[Records from a data source]
—————
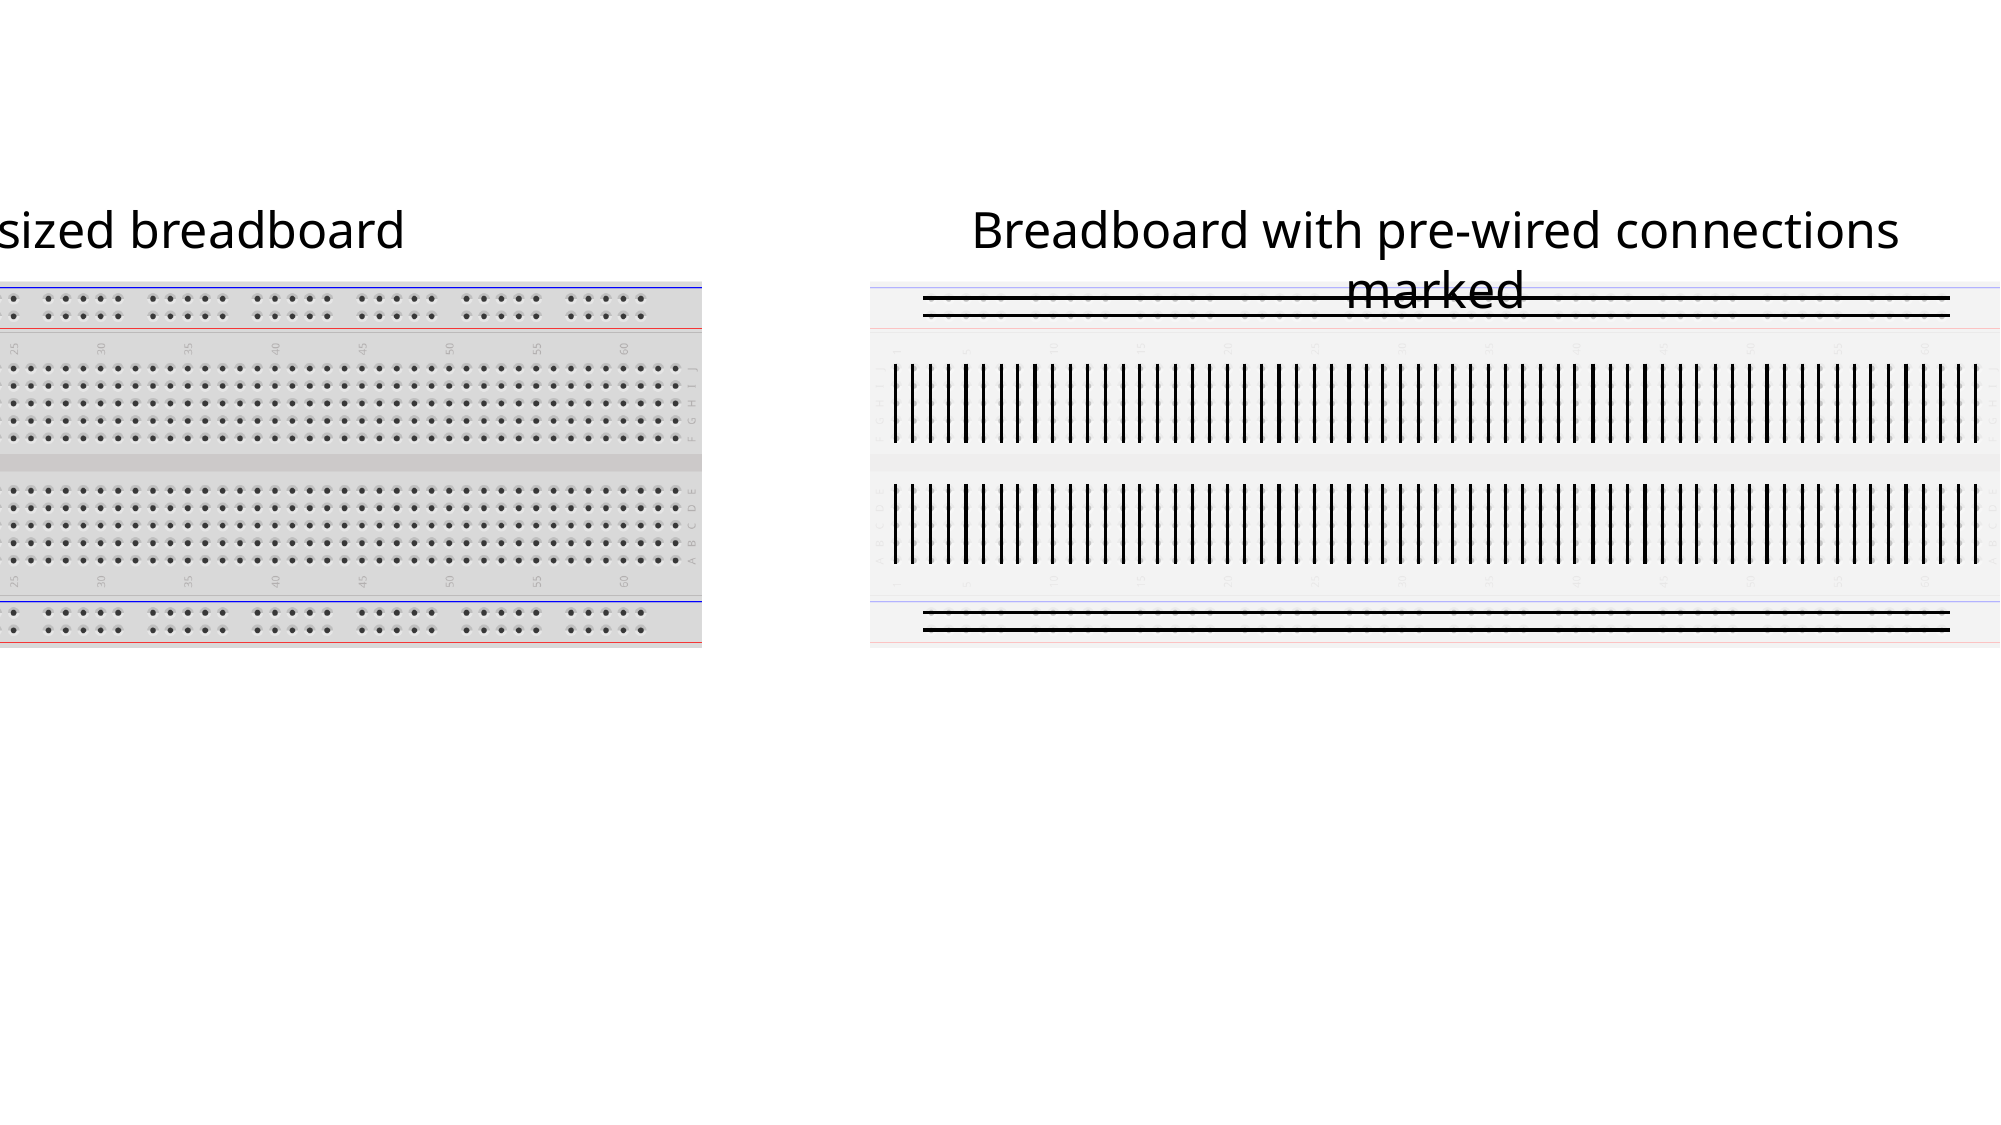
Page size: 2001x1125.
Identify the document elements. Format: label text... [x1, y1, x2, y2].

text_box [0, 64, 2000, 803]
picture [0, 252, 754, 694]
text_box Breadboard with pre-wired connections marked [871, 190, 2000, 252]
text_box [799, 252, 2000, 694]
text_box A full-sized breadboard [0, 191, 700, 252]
—————
> **Action item**: Every line above is to be returned exactly, with its pictures removed.

> **Task answer**:
Page size: 2001x1125.
Identify the document elements. Format: label text... [x1, y1, x2, y2].

text_box [0, 64, 2000, 803]
picture [0, 252, 754, 694]
text_box Breadboard with pre-wired connections marked [871, 190, 2000, 252]
text_box [799, 252, 2000, 694]
text_box A full-sized breadboard [0, 191, 700, 252]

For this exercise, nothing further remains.